» Source passage:
[Start of Attachment]

This spring, the price difference between fed cattle going to market and whole sale boxed beef was $279 per hundredweight – an all-time record.
The number, released last week as part of a U.S. Department of Agriculture investigation into the price spread, surprised even cattle producers.
Many producers cried foul and said the highly consolidated packing side of the business must be up to some sort of price gouging. The months-long investigation by the USDA’s Agricultural Marketing Service didn’t turn up any such wrongdoing, but it didn’t preclude such a possibly.
USDA released a 21-page report July 22 detailing the findings of its look into cattle market disruptions that occurred after a fire at a beef packing plant in Kansas and earlier this year as the COVID-19 pandemic ramped up.
View a copy of the full report here:
The investigation into potential violations of the Packers and Stockyards Act is ongoing, led by the Department of Justice.
“Everybody wants to hear that there was unethical or illegal action because that would be an easy fix,” said Eric Jennings, president of the South Dakota Cattlemen’s Association.
The USDA report instead explains the price disparities through supply and demand. After detailing the market conditions that surrounded the Holcomb fire and COVID-19 pandemic, the report offered possible solutions in the way of better price discovery, more competition in the marketplace and better transparency. It also made suggestions for helping smaller meat processors.
Many of those fixes are issue groups like the cattlemen’s association has been working to reform. Jennings said it’s reassuring that they’re on the right track.
He appreciates that USDA is considering things such as allow for state-inspected meat to be sold across state lines – something that would help small processors – or updating livestock price insurance programs so producers are have some coverage during major market disruptions.
Reorganizing its reporting regions for livestock markets is one solution that’s underway. In some regions there are too few companies involved in the cash market to report prices while keeping company details confidential. In Colorado, for instance, two plants – JBS in Greely and Cargill in Fort Morgan – buy most of the cattle in Colorado and western Nebraska, but, because of confidentiality measures, those cattle are not reported. Having more reporting parties will improve price discovery, the USDA report said.
USDA’s Agricultural Marketing Service may also ask beef slaughterhouses to give a 14-day projection of the number of head they plan to process as they do with swine.

[End of Attachment]

» Task description: According to the beef price passage, why is USDA reorganizing its reporting regions for livestock markets? Answer in one to three sentences.

Collected data
[Start of Attachment]

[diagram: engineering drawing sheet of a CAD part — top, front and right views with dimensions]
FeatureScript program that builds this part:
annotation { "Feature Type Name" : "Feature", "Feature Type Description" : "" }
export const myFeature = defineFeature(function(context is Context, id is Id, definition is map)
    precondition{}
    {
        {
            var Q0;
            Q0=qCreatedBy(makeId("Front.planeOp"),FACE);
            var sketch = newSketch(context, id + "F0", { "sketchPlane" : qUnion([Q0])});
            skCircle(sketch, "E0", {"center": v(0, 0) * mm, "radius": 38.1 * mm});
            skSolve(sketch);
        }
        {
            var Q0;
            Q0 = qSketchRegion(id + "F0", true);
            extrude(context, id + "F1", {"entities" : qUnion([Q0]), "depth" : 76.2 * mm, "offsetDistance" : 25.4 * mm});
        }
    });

[End of Attachment]

» Problem solution: In some regions, too few companies take part in the cash market for prices to be reported while company details stay confidential. In Colorado, for example, two plants buy most of the cattle in Colorado and western Nebraska, but those cattle go unreported because of confidentiality measures. The USDA report said that having more reporting parties will improve price discovery.